LONDON – Four members of the LulzSec international hacking group were sentenced to prison terms in Britain on Thursday for masterminding cyber attacks on major global institutions, including Sony Pictures and the CIA.
Ryan Cleary, 21, Jake Davis, 20, Mustafa Al-Bassam, 18, and Ryan Ackroyd, 26, saw themselves as “latter-day pirates” when they carried out the attacks on organizations which also included Rupert Murdoch’s top-selling British newspaper The Sun.
Cleary was jailed for 32 months, Ackroyd for 30 months and Davis for two years, while Al-Bassam was given a 20-month suspended sentence.
All four had admitted offences under the 1990 Computer Misuse Act.
The group were “hacktivists” with the LulzSec collective behind attacks that stole sensitive personal data such as emails, online passwords and credit card details.
LulzSec, an offshoot of the larger group Anonymous, existed from February to July 2011 and built up a huge international following, reaching 355,000 Twitter followers within two months.
They used social media and leaked details of attacks to journalists to further their quest of publicity, mainly through their chief publicist Davis.
The international group’s most high profile attack involved the extensive breach of Sony Pictures’ computer systems, which led to the personal data of thousands of Sony customers being posted online.
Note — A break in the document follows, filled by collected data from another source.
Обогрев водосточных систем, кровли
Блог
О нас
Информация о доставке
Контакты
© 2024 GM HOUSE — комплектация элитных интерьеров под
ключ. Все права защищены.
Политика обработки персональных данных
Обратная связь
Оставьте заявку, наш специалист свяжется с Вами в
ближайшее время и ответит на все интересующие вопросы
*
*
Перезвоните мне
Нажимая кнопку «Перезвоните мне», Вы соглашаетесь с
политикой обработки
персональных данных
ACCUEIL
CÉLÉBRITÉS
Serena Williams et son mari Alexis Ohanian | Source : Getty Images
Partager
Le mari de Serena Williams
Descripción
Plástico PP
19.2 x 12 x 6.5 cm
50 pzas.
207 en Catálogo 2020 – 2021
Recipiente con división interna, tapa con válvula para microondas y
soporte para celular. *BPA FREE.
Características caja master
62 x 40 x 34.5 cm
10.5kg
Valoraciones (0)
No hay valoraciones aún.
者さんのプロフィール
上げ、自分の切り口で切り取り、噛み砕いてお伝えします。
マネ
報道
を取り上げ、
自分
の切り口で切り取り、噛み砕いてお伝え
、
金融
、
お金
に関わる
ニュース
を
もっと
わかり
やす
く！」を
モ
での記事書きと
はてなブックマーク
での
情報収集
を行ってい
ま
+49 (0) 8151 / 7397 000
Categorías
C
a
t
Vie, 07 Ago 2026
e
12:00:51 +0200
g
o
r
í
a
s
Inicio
Sony lost details relating to 26.4 million customers in the attack which cost it £13 million (20 million dollars, 15 million euros), the court heard.
In June 2011 LulzSec took down the CIA.gov website in an attack masterminded by Al-Bassam, and the following month visitors to The Sun’s website were redirected to a spoof story about Murdoch committing suicide.
Britain’s National Health Service and Serious Organised Crime Agency were also victims of the group, who lived as far apart as London and the Shetland Islands, Britain’s most northerly outpost, and never met in person.
Stolen information was posted unencrypted on their website and file-sharing sites like Pirate Bay in 2011, the court had previously heard.
They also carried out distributed denial of service (DDoS) attacks, using linked networks of up to one million computers to overpower and crash websites.
The group’s activity collectively cost their targets millions of dollars and potentially left millions of people at risk from criminals.
Andrew Hadik, lawyer for the Crown Prosecution Service, said the group’s actions had been “cowardly and vindictive”.
“Co-ordinating and carrying out these attacks from the safety of their own bedrooms may have made the group feel detached from the consequences of their actions,” he said.
“They were in fact committing serious criminal offences for which they have been successfully prosecuted.”
Sentencing the men at Southwark Crown Court in London, judge Deborah Taylor said some of their taunting of their victims made “chilling reading”.
“You cared nothing for the privacy of others but did everything you could through your computer activities to hide your own identities while seeking publicity,” she said.